Mrs. Roosevelt traveled to the United Nations, to Washington, to India, and to Moscow and returned to her Hyde Park home after every trip to regain her strength. "At Val-Kill I emerged as an individual," she wrote. She received death threats and was the favorite target of hate groups including the Ku Klux Klan but refused intensified Secret Service protection. She brought people to her remote cottage and served them simple and sometimes terrible food. Millionaires and homeless people came to her table. She engaged them in conversation, perhaps stretched their minds, and allowed them to be themselves just by being herself. "Here, she came down from her pedestal," Black told me.
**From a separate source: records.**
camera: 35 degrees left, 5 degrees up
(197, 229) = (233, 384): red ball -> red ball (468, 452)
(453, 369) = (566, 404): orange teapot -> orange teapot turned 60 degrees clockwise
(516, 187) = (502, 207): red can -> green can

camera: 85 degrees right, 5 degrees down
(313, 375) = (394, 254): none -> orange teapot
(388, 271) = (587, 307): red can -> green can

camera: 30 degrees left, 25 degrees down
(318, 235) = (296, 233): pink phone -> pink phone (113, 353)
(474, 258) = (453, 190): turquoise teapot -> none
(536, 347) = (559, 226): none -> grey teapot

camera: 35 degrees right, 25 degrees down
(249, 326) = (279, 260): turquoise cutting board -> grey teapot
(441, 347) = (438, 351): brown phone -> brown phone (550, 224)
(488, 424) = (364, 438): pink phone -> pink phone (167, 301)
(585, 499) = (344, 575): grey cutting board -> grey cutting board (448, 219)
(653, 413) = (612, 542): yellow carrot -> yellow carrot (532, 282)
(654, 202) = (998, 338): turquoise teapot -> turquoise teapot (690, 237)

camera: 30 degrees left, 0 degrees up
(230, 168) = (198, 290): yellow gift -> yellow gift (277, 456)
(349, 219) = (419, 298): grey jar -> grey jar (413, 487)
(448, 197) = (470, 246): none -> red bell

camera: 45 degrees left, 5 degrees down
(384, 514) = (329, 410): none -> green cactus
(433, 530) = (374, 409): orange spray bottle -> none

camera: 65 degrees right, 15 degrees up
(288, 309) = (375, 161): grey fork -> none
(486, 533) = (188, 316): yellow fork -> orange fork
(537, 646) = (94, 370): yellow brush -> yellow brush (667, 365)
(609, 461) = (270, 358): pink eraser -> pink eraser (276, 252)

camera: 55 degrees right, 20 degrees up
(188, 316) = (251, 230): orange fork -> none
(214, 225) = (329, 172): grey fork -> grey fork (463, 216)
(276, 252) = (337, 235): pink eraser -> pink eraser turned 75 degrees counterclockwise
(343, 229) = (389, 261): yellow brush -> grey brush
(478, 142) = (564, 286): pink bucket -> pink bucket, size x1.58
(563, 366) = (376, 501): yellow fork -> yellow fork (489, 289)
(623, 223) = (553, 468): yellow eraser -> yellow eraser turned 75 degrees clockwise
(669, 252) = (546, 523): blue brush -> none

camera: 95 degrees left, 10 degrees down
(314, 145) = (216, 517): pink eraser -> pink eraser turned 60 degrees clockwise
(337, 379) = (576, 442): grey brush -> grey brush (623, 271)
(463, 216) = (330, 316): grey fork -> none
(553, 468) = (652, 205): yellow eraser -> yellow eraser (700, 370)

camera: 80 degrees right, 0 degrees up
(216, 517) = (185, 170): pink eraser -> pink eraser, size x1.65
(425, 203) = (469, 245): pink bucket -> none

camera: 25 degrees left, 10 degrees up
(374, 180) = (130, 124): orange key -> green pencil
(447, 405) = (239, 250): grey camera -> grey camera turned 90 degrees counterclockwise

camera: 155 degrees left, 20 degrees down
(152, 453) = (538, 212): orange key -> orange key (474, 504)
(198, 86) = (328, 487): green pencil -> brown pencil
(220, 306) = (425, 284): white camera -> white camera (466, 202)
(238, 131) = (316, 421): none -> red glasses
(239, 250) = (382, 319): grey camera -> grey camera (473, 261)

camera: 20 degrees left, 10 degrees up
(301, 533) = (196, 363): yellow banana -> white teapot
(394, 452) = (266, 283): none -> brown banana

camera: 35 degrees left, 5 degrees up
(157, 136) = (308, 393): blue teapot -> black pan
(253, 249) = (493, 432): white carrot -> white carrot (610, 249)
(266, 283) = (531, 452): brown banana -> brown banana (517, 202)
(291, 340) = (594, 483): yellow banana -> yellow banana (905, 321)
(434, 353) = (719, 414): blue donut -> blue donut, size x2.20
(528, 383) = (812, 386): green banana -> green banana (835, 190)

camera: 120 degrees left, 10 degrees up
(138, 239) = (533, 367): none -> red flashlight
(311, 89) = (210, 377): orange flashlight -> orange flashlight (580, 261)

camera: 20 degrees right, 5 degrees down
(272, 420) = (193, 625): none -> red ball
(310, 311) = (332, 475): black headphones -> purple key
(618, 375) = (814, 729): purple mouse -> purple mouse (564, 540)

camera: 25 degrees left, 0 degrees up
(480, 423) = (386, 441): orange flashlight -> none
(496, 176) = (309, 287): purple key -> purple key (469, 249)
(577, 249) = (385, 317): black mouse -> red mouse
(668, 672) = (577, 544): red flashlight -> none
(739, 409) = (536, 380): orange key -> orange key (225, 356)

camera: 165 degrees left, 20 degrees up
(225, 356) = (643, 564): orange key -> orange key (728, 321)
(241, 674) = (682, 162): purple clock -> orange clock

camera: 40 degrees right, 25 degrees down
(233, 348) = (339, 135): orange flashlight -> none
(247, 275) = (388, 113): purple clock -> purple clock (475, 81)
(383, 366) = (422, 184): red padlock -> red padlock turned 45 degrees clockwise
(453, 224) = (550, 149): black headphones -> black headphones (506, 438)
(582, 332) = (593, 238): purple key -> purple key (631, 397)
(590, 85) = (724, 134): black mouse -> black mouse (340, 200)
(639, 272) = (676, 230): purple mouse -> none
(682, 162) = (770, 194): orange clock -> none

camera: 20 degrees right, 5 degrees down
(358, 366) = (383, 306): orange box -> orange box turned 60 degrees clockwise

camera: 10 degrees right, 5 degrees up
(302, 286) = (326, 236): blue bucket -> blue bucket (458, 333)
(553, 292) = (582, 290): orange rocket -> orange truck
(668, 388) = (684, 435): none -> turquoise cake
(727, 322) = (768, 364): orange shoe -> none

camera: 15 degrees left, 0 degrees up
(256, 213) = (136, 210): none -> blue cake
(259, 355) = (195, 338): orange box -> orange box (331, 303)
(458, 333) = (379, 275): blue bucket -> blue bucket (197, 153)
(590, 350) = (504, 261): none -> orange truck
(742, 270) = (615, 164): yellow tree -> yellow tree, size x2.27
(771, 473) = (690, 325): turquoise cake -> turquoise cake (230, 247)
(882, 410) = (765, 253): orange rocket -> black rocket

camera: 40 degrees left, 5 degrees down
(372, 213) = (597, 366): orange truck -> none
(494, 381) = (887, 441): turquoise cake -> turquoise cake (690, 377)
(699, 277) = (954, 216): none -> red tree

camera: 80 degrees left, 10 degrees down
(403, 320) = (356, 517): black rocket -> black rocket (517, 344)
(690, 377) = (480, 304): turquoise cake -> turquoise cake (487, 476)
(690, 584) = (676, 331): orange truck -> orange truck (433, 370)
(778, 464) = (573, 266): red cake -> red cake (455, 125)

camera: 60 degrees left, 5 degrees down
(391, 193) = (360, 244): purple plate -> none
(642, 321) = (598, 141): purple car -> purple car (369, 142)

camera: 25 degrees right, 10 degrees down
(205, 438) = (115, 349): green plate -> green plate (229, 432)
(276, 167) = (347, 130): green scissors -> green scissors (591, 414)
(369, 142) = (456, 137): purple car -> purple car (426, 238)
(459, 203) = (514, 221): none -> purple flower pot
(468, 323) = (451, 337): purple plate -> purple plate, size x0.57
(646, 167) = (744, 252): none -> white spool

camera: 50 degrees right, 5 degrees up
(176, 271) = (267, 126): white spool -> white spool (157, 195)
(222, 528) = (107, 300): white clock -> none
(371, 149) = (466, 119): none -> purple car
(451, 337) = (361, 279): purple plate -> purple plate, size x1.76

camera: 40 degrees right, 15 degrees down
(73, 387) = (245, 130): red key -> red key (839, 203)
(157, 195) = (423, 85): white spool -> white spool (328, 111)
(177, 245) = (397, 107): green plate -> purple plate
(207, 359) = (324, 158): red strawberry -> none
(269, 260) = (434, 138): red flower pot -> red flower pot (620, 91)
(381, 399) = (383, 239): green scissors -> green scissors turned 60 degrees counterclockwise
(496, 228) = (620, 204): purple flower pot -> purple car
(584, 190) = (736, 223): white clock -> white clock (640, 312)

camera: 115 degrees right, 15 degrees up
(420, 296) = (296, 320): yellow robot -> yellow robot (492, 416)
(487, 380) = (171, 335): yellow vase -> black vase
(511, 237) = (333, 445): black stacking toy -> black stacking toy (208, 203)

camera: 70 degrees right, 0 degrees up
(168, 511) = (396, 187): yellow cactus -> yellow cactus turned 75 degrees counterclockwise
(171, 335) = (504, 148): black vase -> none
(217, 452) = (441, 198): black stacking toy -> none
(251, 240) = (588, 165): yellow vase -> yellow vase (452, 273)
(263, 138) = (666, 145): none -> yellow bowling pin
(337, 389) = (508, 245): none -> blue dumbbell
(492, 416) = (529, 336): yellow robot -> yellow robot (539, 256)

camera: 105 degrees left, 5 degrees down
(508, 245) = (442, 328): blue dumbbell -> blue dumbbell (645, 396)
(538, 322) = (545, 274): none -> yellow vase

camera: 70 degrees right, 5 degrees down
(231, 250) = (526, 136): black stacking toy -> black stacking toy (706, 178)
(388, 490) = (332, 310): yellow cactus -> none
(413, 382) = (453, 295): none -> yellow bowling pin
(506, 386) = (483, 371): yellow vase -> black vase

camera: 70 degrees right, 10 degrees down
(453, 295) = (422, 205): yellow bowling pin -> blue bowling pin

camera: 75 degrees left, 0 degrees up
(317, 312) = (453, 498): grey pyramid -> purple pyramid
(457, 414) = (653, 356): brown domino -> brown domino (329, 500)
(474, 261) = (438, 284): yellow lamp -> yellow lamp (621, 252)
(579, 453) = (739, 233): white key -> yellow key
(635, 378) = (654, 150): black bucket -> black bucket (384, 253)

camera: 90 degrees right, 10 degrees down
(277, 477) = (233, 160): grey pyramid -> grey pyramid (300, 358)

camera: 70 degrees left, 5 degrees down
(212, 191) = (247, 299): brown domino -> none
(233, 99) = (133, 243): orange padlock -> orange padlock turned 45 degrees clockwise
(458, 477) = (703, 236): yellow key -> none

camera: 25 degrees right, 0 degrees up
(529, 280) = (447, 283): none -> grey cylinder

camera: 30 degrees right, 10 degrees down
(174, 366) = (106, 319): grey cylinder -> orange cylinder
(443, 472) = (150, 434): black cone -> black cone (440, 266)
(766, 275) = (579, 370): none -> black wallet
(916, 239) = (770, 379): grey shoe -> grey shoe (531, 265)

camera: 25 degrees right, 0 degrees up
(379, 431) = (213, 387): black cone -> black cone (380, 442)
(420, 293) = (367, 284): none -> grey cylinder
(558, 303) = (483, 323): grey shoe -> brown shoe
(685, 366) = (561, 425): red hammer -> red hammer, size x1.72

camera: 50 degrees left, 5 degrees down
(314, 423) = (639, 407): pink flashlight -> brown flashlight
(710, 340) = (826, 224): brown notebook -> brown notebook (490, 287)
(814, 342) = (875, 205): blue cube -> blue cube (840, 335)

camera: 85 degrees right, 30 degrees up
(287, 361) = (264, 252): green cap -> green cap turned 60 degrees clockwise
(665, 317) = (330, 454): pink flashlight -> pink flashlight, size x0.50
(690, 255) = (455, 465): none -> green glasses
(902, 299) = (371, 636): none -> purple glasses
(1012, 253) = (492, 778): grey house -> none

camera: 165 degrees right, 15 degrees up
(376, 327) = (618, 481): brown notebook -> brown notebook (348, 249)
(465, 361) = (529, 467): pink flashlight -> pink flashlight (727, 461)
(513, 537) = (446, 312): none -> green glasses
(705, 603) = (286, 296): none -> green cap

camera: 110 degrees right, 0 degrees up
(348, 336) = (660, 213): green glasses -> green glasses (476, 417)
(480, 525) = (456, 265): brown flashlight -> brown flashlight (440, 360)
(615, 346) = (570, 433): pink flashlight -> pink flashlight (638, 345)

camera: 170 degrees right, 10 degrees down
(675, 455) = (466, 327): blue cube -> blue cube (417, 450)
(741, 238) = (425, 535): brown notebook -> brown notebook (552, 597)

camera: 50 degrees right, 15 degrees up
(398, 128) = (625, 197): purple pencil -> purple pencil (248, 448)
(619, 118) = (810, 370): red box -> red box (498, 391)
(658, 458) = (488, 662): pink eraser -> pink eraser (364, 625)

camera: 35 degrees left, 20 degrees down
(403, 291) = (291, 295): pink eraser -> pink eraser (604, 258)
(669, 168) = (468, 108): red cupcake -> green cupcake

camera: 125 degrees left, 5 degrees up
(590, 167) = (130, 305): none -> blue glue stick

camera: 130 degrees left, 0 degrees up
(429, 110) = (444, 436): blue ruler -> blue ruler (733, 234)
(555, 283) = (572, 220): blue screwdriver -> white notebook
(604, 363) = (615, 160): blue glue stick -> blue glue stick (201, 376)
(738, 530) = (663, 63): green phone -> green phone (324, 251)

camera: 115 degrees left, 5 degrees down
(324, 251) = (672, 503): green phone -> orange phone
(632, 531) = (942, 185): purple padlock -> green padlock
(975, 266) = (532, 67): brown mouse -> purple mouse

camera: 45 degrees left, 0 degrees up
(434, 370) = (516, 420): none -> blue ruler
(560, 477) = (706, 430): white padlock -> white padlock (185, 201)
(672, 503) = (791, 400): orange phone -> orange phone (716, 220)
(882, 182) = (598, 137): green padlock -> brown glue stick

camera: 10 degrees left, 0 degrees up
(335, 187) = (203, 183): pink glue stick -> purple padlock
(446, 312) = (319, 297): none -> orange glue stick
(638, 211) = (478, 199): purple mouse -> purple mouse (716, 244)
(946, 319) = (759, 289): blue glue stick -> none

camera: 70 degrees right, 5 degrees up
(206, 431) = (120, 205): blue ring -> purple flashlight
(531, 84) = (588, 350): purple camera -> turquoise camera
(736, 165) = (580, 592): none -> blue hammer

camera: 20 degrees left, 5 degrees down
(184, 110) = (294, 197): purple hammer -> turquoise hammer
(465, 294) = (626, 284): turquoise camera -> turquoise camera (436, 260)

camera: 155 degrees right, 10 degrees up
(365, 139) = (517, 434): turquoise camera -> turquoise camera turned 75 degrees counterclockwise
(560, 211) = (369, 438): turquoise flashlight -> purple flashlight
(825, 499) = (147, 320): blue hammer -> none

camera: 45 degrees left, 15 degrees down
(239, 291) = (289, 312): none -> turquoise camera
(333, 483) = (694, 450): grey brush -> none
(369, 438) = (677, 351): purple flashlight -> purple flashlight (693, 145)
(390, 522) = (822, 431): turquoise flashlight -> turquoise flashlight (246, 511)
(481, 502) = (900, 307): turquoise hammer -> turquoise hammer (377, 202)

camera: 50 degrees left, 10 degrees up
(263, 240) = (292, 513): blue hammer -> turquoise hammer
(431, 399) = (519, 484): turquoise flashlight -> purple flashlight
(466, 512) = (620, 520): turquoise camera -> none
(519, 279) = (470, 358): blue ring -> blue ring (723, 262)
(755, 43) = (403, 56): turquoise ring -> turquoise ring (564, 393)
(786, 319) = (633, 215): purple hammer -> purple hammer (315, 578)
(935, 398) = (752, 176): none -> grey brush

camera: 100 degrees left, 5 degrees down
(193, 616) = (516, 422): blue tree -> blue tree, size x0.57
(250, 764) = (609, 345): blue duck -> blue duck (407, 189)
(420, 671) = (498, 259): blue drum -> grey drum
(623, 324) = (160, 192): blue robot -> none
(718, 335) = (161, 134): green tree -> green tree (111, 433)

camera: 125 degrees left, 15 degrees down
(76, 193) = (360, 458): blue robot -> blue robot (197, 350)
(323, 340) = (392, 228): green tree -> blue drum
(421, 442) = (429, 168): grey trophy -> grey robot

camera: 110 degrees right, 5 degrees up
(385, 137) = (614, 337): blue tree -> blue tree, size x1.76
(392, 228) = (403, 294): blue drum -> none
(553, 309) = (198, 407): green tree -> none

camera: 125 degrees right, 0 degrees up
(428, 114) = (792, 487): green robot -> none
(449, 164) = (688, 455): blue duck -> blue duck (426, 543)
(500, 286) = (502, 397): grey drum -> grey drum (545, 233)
By the middle 1950s, Mrs. Roosevelt was fed up with the Democrats, who she felt were much too cautious, Black said. "She started to identify with people outside the party and outside the system, like the radical student activists, who were trying to make the party accountable, which is why Val-Kill is so important. It was at this site that she had the latitude, physical and emotional, to bring people together."

Today Val-Kill Cottage is a fine metaphor for Eleanor Roosevelt. It's as plain and unaffected as she was, as complex and contradictory. The grounds are more shaded than they were in her day, and Stone Cottage is now a conference center operated by the Eleanor Roosevelt Center at Val-Kill. Near the oblong pond that the Roosevelts created 75 years ago by damming Fall Kill, there's a little garden where Eleanor cut roses to place in the rooms of her overnight guests. A wooden bridge crosses the stream.

During Hillary Clinton's second trip there, in 2000 to designate Val-Kill as an official Save America's Treasures project, she paused at the top of the stair hall leading to Mrs. Roosevelt's bedroom. Clinton gazed for a minute or two at a reproduction of a Herblock political cartoon that Mrs. Roosevelt put in a dime-store frame 50 years ago and hung at eye level. Black believes that Eleanor placed it where she would see it every day to remind her that people expected her to speak out and interpret national issues.

The Washington Post had published the drawing just as the Communist witch hunts were gearing up and after Eleanor had spoken out against McCarthyism. She was one of the first public figures, if not the very first, to do so. It shows an immigrant mother and daughter on a ship in New York Harbor headed to Ellis Island. As they pass the Statue of Liberty, the girl says, "Of course I know. It's Mrs. Roosevelt."